Polymarket Faces Scrutiny Over $7 Million Ukraine Mineral Deal Bet

Polymarket, the largest decentralised prediction market, has come under fire following concerns of governance manipulation in a high-stakes political wager.

A betting market on the platform asked whether former US President Donald Trump would approve a rare earth mineral deal with Ukraine before April. Despite no such agreement occurring, the market was settled as “Yes,” triggering outrage among users and industry observers.

Ukraine/US mineral deal betting pool on Polymarket. Source: Polymarket
Ukraine/US mineral deal betting pool on Polymarket. Source: Polymarket

Crypto threat researcher Vladimir S. suggested that the outcome may have been the result of a “governance attack,” in which a prominent user manipulated the voting process. The alleged orchestrator, a whale from the UMA Protocol, reportedly used 5 million tokens across three accounts, making up 25% of the total votes, to influence the oracle’s decision and secure an unfair profit.

Polymarket, which relies on UMA Protocol’s blockchain oracles to verify real-world events and settle market outcomes, has pledged to prevent such incidents in the future. According to platform data, the market amassed over $7 million in trading volume before being settled on 25 March.

SEC to Host Four More Crypto Roundtables

The US Securities and Exchange Commission (SEC) has announced plans for four additional roundtables focusing on key aspects of cryptocurrency regulation, following its first roundtable on 21 March.

Organised by the SEC’s Crypto Task Force, the discussions will address crypto trading, custody, tokenisation, and decentralised finance (DeFi). The first session, scheduled for 11 April, will focus on adapting regulations for crypto trading, followed by a session on custody on 25 April. Tokenisation and the process of moving assets on-chain will be discussed on 12 May, while the final roundtable on 6 June will centre on DeFi.

SEC Commissioner Hester Peirce, who leads the task force, described the roundtables as an opportunity for experts to engage in discussions on the regulatory challenges within the crypto space. Specific agendas and speakers for each session have yet to be disclosed.

Ripple and SEC Reach Final Agreement After Four-Year Battle

Ripple Labs and the SEC appear to have reached the final stage of their lengthy legal dispute, with a settlement expected to be officially concluded pending court approval.

In a statement posted on 25 March, Ripple’s Chief Legal Officer, Stuart Alderoty, announced that the blockchain company would drop its cross-appeal against the SEC in the US Court of Appeals for the Second Circuit. The move follows an August 2024 ruling from the US District Court for the Southern District of New York (SDNY), which found Ripple liable for a $125 million penalty.
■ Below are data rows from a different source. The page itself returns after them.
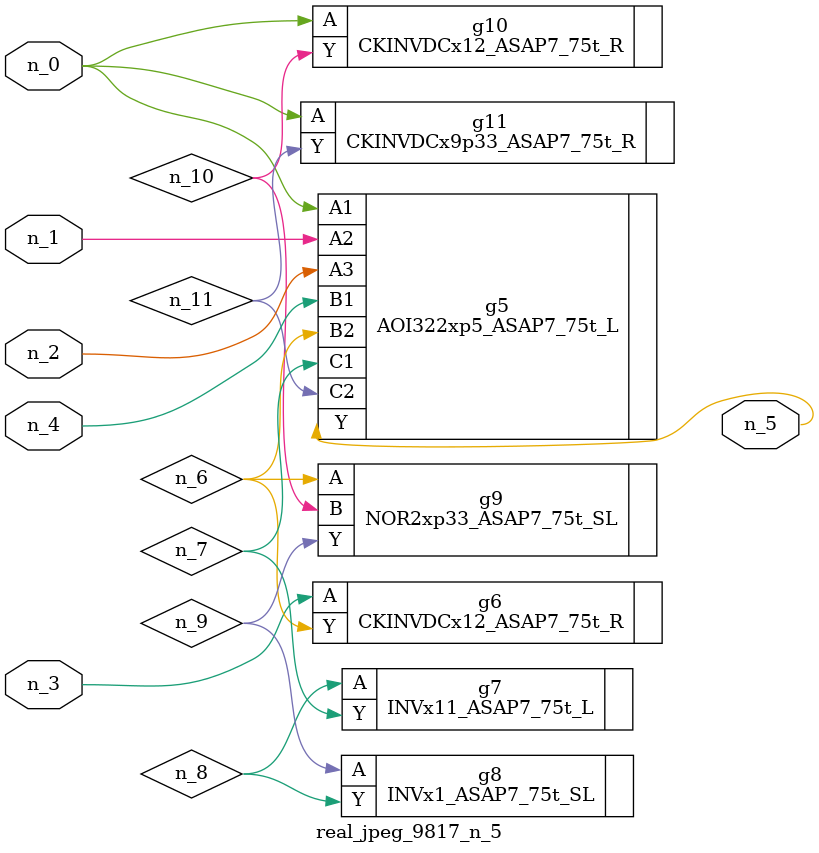
<source format=v>
module real_jpeg_9817_n_5 (n_4, n_0, n_1, n_2, n_3, n_5);

input n_4;
input n_0;
input n_1;
input n_2;
input n_3;

output n_5;

wire n_8;
wire n_11;
wire n_6;
wire n_7;
wire n_10;
wire n_9;

AOI322xp5_ASAP7_75t_L g5 ( 
.A1(n_0),
.A2(n_1),
.A3(n_2),
.B1(n_4),
.B2(n_6),
.C1(n_7),
.C2(n_11),
.Y(n_5)
);

CKINVDCx12_ASAP7_75t_R g10 ( 
.A(n_0),
.Y(n_10)
);

CKINVDCx9p33_ASAP7_75t_R g11 ( 
.A(n_0),
.Y(n_11)
);

CKINVDCx12_ASAP7_75t_R g6 ( 
.A(n_3),
.Y(n_6)
);

NOR2xp33_ASAP7_75t_SL g9 ( 
.A(n_6),
.B(n_10),
.Y(n_9)
);

INVx11_ASAP7_75t_L g7 ( 
.A(n_8),
.Y(n_7)
);

INVx1_ASAP7_75t_SL g8 ( 
.A(n_9),
.Y(n_8)
);


endmodule
</source>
However, under the latest agreement, the SEC will retain only $50 million of the amount, with the remaining balance being refunded to Ripple. The regulatory agency has also agreed to request the court to lift an injunction that was previously imposed at its request.

Source: Stuart Alderoty
Source: Stuart Alderoty

Alderoty’s announcement follows Ripple CEO Brad Garlinghouse’s recent statement that the SEC would withdraw its appeal over the August ruling. At the time of publication, neither the SEC nor Ripple had made any additional court filings since January.

In an earlier statement, Alderoty suggested that both parties dropping their respective appeal and cross-appeal would allow the SDNY court’s original $125-million judgment to remain intact. However, Ripple and the SEC could jointly approach SDNY Judge Analisa Torres to seek modifications to the judgment before finalisation.